Julie
Voici un petit témoignage de Lounis, un Kabyle de Paris dont j’ai fait la connaissance il y a 30 ans, à l’été 1990 précisément, dans un café de Ménilmontant. Un témoignage que j’ai transcrit et que je voudrais partager avec vous :
Je m’appelle Lounis, j’ai 40 ans. Je suis né à Alger, de père et de mère kabyles. J’ai fait mes années de primaire dans une école française. Ma maîtresse s’appelait Julie : une belle blonde aux yeux bleus dont j’étais fou amoureux, et ce dès l’âge de 10 ans.
Un beau matin d’été, exactement le 5 juillet 1962, alors que j’avais 12 ans, j’ai mis mes plus beaux habits, pris mon cartable, et je suis allé à l’école pour fêter, avec ma maîtresse et mes camarades, le dernier jour de l’année, avant les vacances d’été.
Le ciel était bleu, le soleil était là, l’air marin me caressait les cheveux, enfin j’avais tout pour être heureux. J’ai pris comme d’habitude le chemin de l’école avec beaucoup de joie. Je marchais en chantant. Mon cœur était plein de bonheur et d’amour à l’idée de voir mademoiselle Julie. La femme de ma vie. La femme que je voulais épouser.
Mais voilà qu’au coin d’une rue, une foule immense surgit et me bloque le passage. Une foule armée de drapeaux algériens qui scande en arabe « Vive l’Algérie ! Vive l’Algérie ! » J’ai demandé à un vieux monsieur ce qui se passait. Il m’a appris avec une pointe d’ironie que c’était la fin de la guerre et que la France avait décidé de quitter l’Algérie.

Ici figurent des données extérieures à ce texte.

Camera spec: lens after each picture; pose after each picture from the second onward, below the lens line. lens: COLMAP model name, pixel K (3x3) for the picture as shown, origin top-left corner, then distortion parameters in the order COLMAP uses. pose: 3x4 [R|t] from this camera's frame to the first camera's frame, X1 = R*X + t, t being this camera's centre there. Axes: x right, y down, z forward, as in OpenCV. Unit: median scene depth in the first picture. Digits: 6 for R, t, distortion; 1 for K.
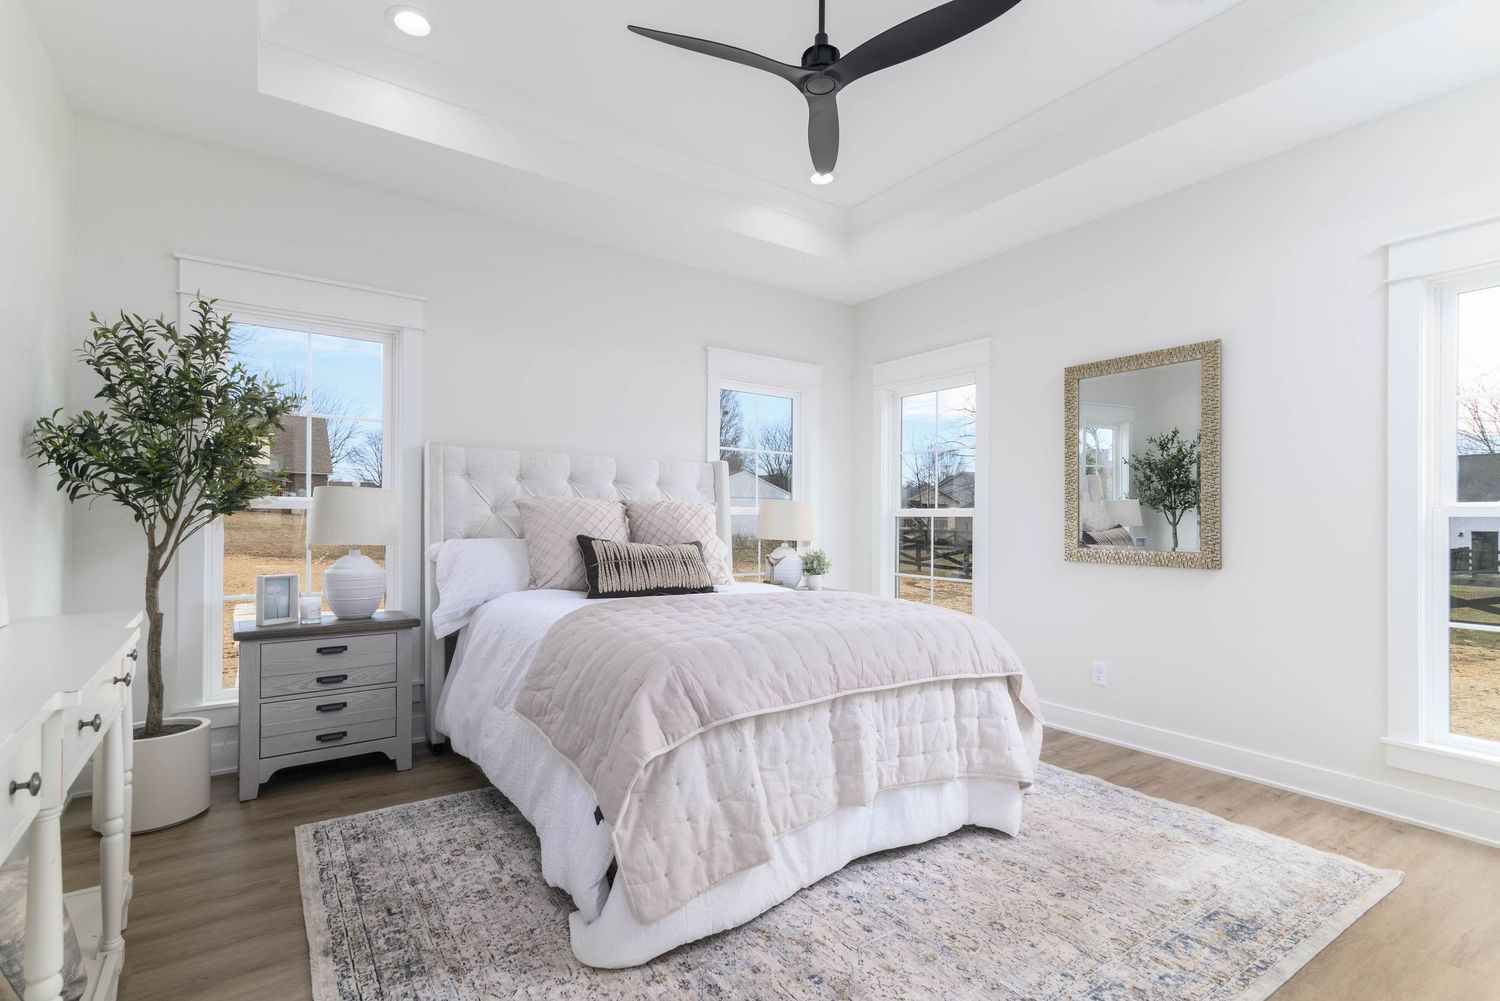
lens RADIAL K [[710.1, 0, 727.1], [0, 710.1, 511.4], [0, 0, 1]] dist [0.014452, -0.000460]
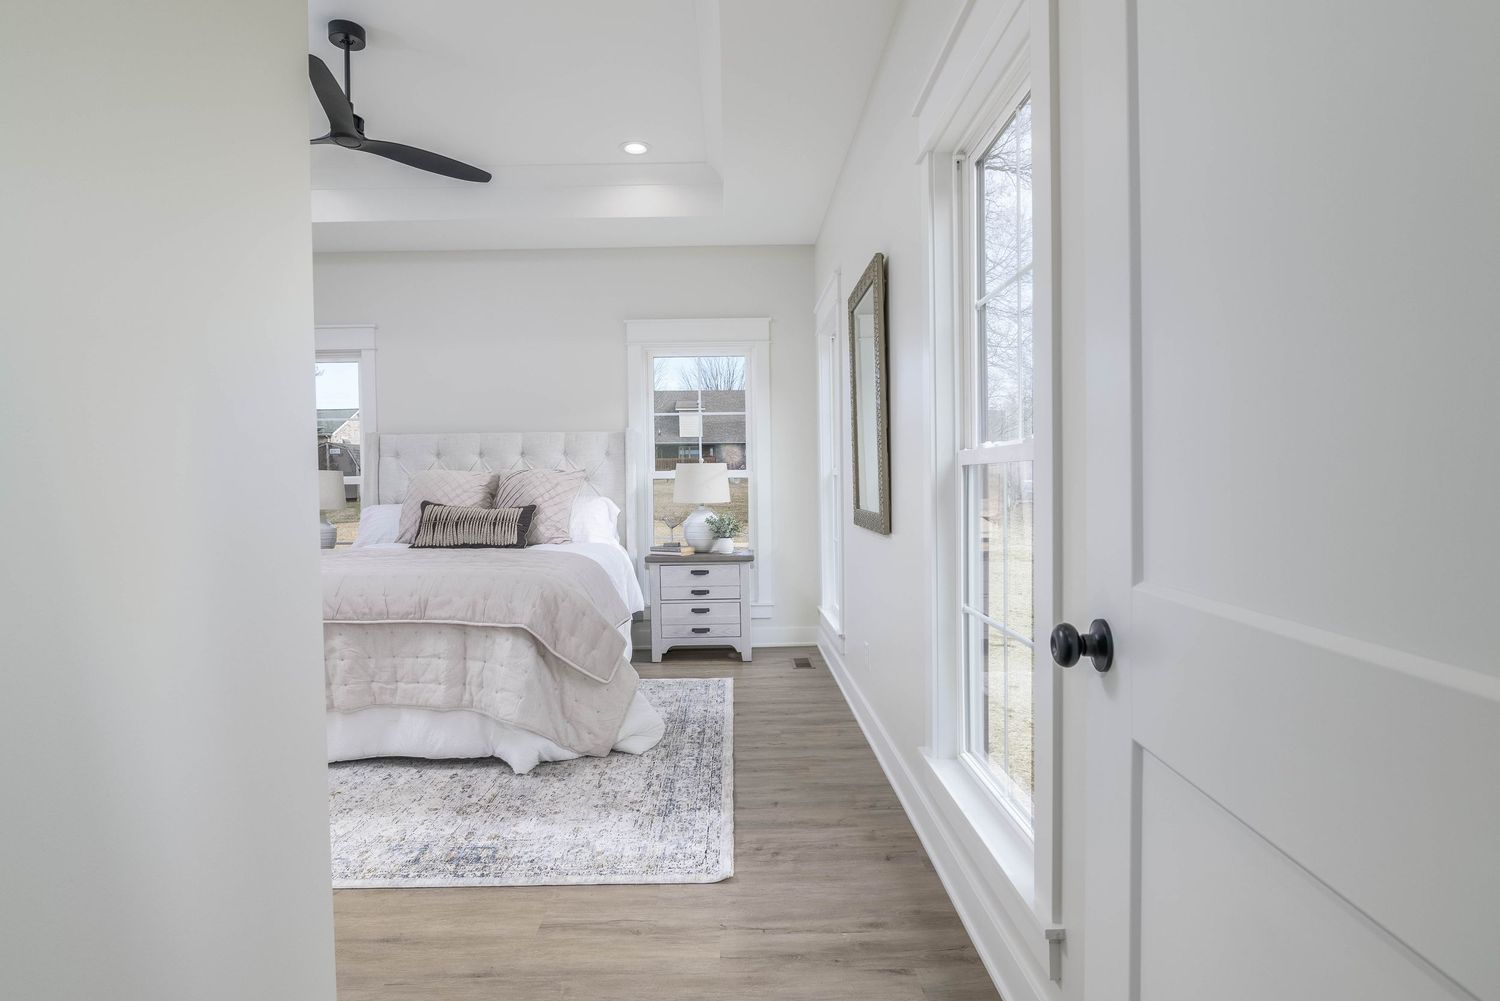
lens RADIAL K [[791.3, 0, 741.3], [0, 791.3, 494.2], [0, 0, 1]] dist [0.009565, -0.000311]
pose [[0.832531, -0.013021, -0.553825, 1.398417], [0.029990, 0.999317, 0.021588, 0.011197], [0.553166, -0.034582, 0.832353, 0.195457]]
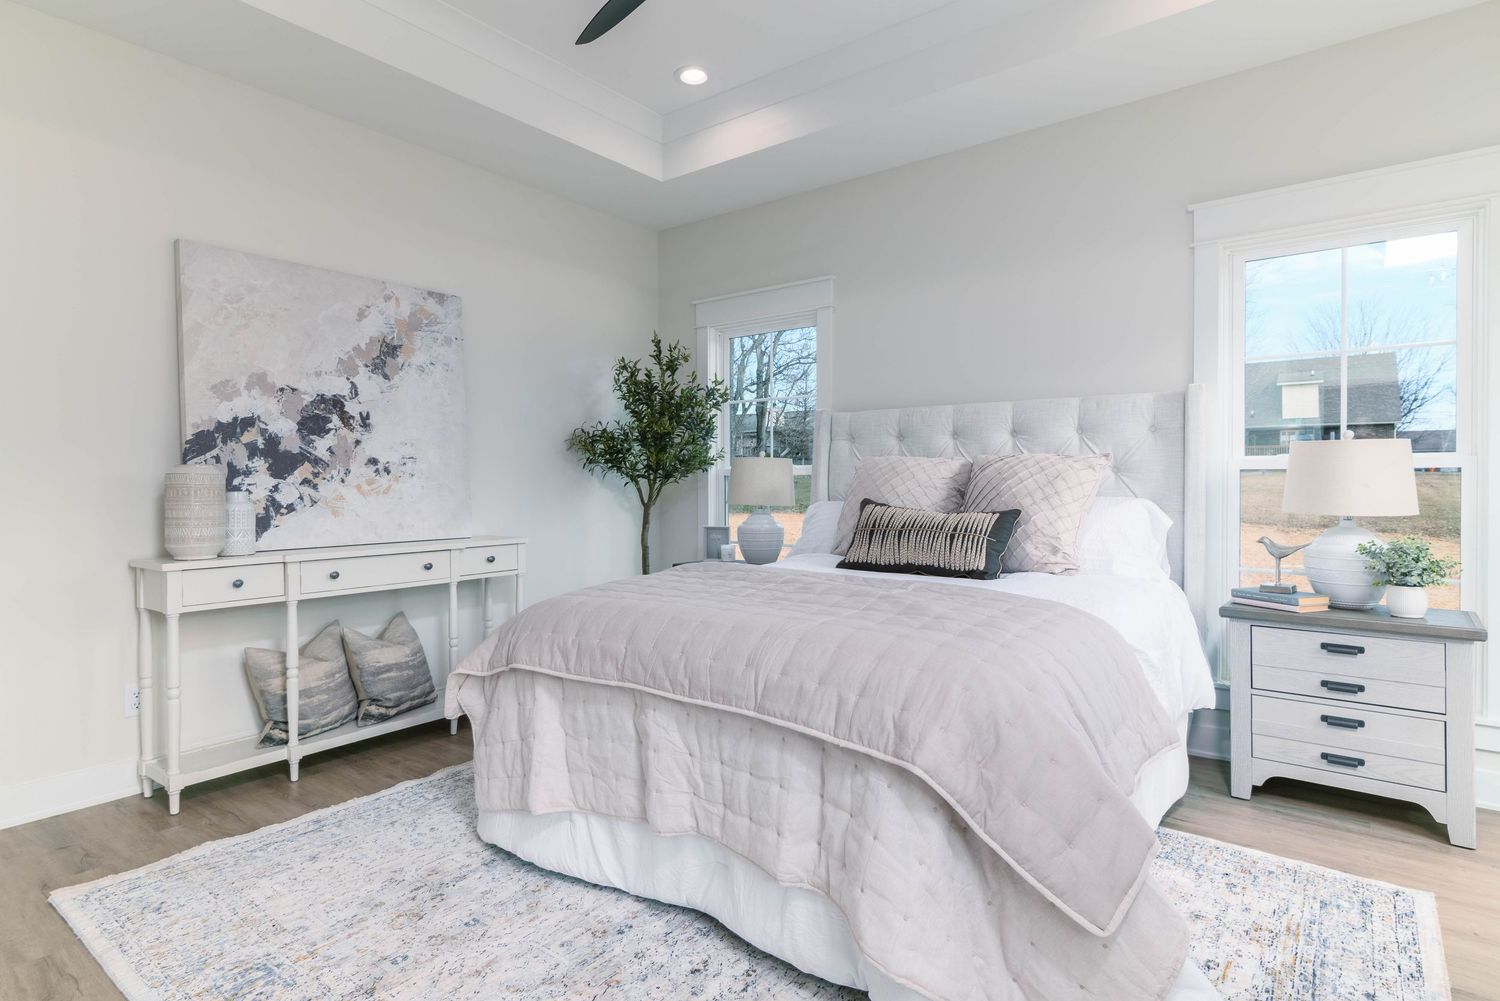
lens RADIAL K [[791.3, 0, 741.3], [0, 791.3, 494.2], [0, 0, 1]] dist [0.009565, -0.000311]
pose [[0.306871, 0.004098, -0.951742, 0.950642], [0.020225, 0.999737, 0.010826, 0.018742], [0.951536, -0.022572, 0.306707, 0.730445]]
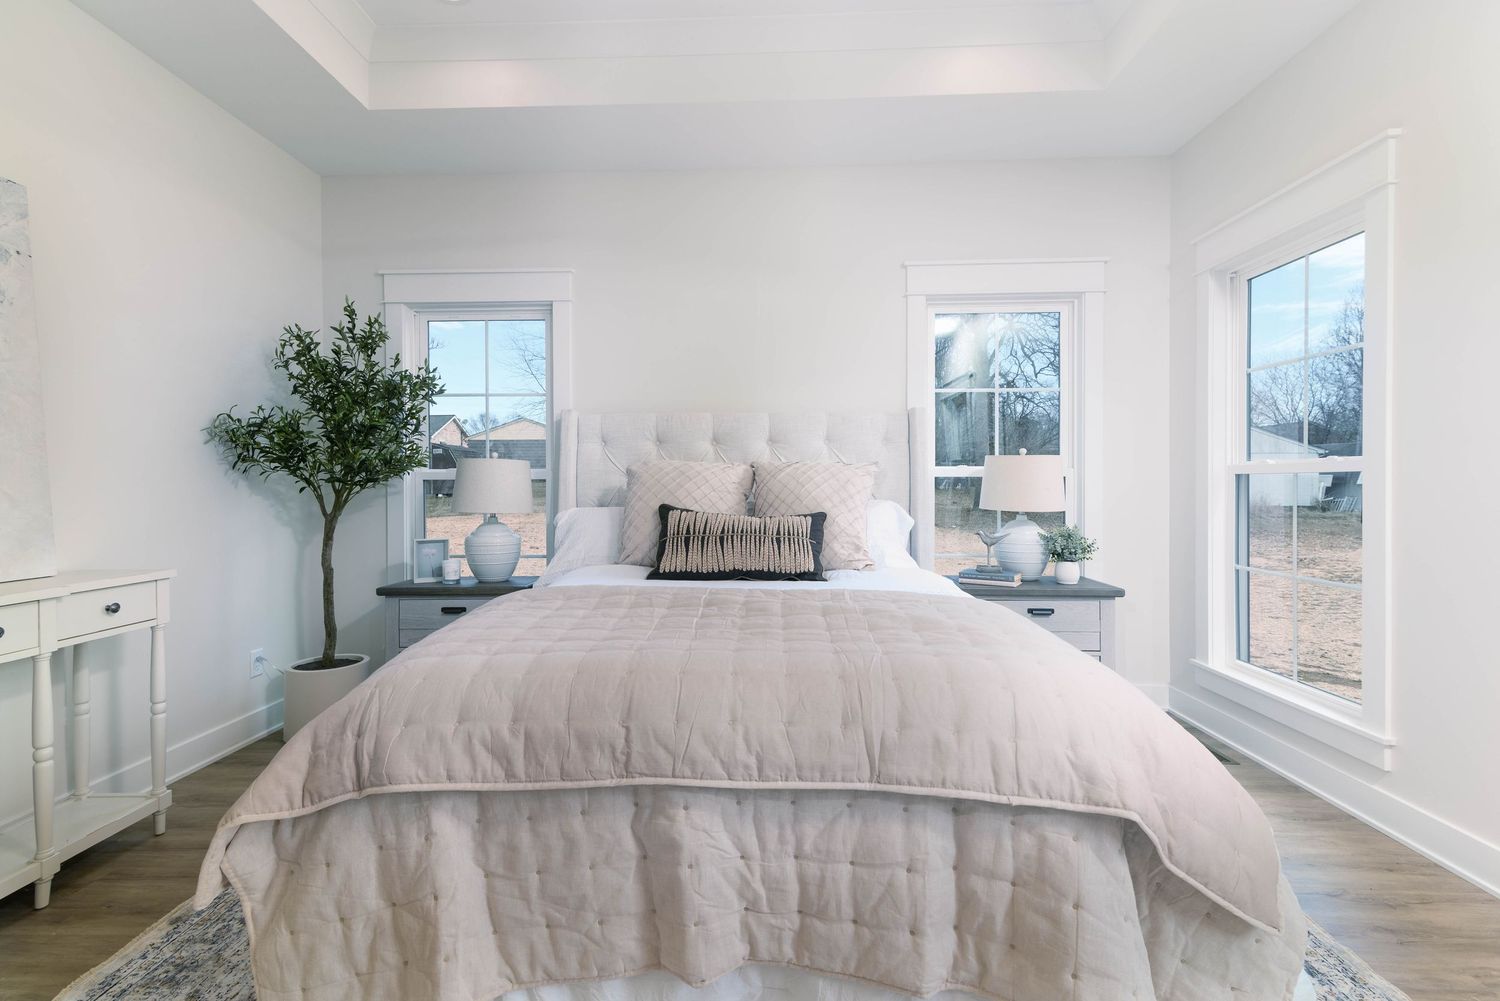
lens RADIAL K [[683.3, 0, 736.5], [0, 683.3, 490.6], [0, 0, 1]] dist [0.013630, -0.001277]
pose [[0.803184, -0.007196, -0.595687, 0.488366], [0.019578, 0.999706, 0.014322, 0.009328], [0.595409, -0.023165, 0.803089, 0.519812]]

J’ai attendu sur le trottoir le passage de cette foule interminable, puis j’ai continué mon chemin vers l’école qui, à ma grande surprise, était fermée.
Je suis resté un moment devant la porte. Puis j’ai fait demi-tour, le cœur serré, et mes pas m’ont emmené vers la mer où beaucoup de bateaux avaient commencé déjà à quitter le port en direction du Nord. J’ai tout de suite imaginé Julie à bord de l’un de ces bateaux qui s’apprêtaient à transporter très loin mes rêves, mes espoirs et mes amours.

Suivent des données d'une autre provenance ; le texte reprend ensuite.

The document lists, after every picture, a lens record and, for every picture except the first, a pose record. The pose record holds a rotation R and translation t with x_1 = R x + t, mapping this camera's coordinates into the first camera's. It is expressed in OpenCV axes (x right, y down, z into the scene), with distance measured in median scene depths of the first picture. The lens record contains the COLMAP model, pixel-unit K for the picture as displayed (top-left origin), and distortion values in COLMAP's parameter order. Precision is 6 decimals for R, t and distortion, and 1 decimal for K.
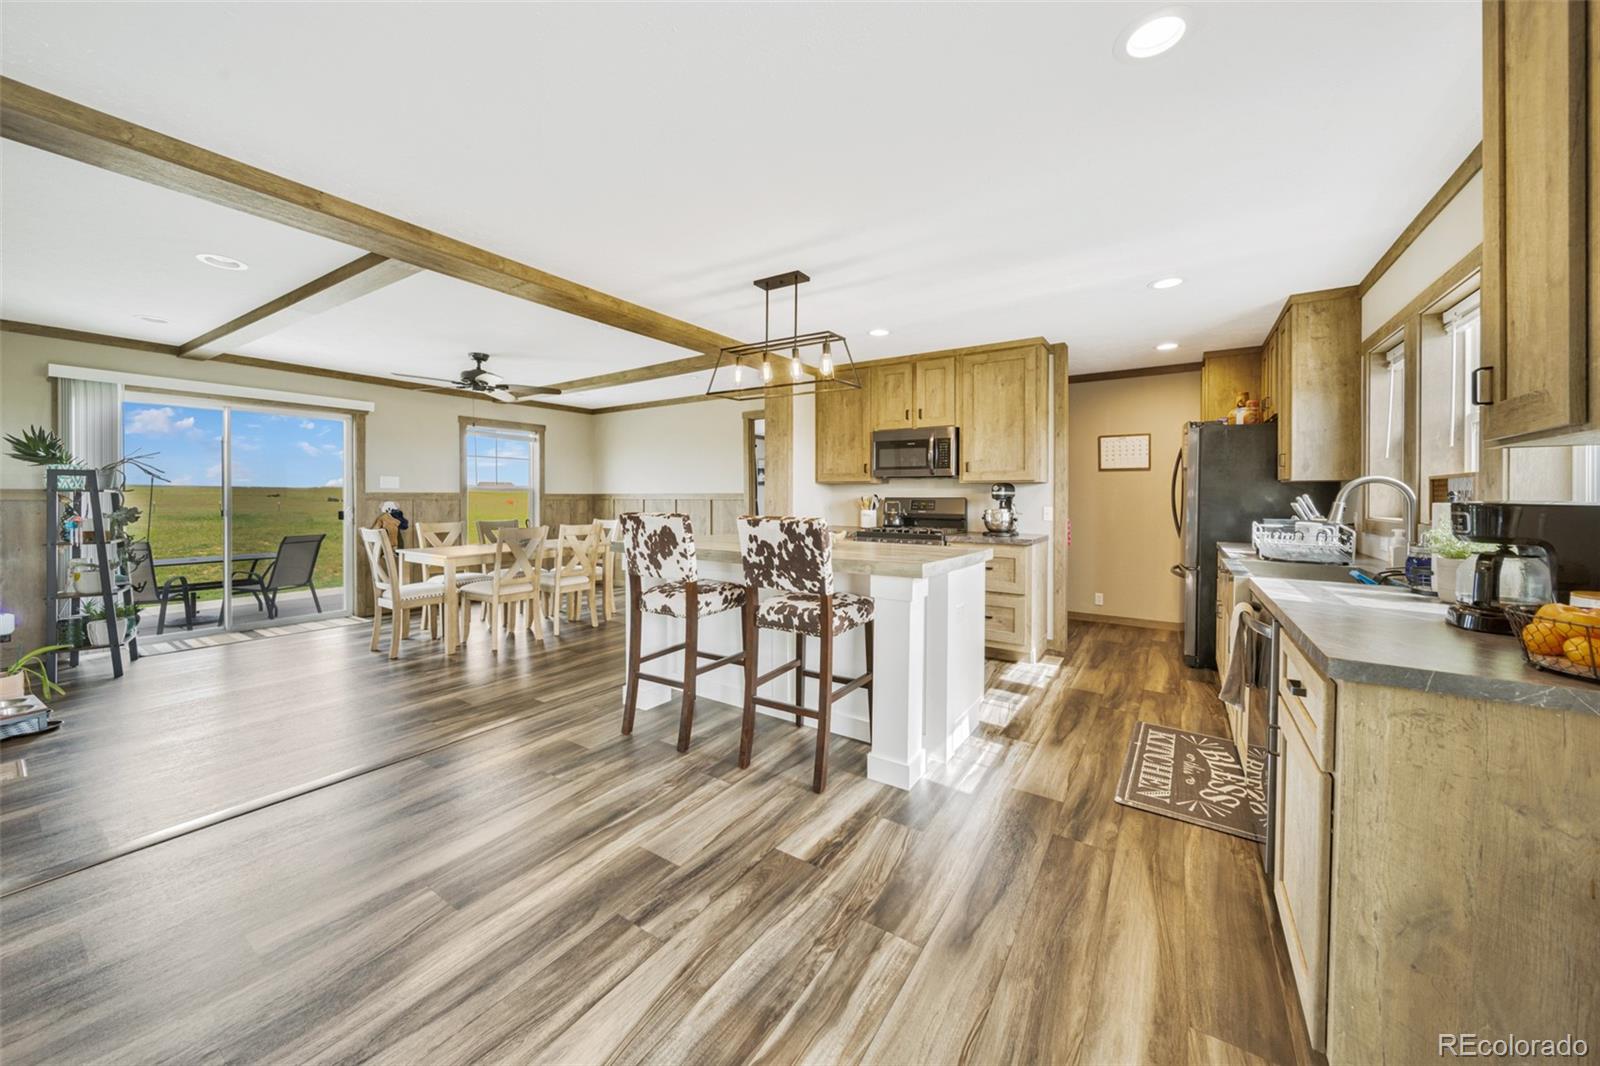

Je me suis assis sur un rocher. Je suivais des yeux le mouvement lent des bateaux qui s’éloignaient, en pleurant et en maudissant la guerre, l’indépendance, les liesses de joie de la foule, les bateaux… J’ai pleuré de tout mon cœur, puis, résigné, j’ai pris mon cartable, je l’ai regardé pour la dernière fois avant de le jeter dans les flots. Je l’ai vu flotter sur la mer derrière les bateaux, je me suis retourné et je suis rentré. C’est la dernière fois que j’ai pris le chemin de l’école.

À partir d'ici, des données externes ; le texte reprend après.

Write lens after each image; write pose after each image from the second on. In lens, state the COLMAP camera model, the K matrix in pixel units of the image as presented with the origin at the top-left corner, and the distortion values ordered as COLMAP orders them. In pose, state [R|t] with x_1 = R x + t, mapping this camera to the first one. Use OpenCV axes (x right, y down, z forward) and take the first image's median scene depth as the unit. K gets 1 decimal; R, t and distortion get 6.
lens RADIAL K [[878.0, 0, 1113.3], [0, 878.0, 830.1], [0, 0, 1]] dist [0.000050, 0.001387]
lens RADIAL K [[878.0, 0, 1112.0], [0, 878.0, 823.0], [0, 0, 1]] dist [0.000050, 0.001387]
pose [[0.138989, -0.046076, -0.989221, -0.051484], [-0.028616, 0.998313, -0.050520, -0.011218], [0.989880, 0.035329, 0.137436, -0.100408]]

J’ai attendu quelques années, puis j’ai pris, moi aussi, comme la France, le bateau afin de rejoindre ma bien-aimée. Je l’ai cherchée partout, mais en vain. Aucune trace d’elle. Que le son de sa voix, la couleur de ses yeux et de ses robes, et le parfum de ses cheveux qui continuent encore de « coloniser » agréablement ma mémoire.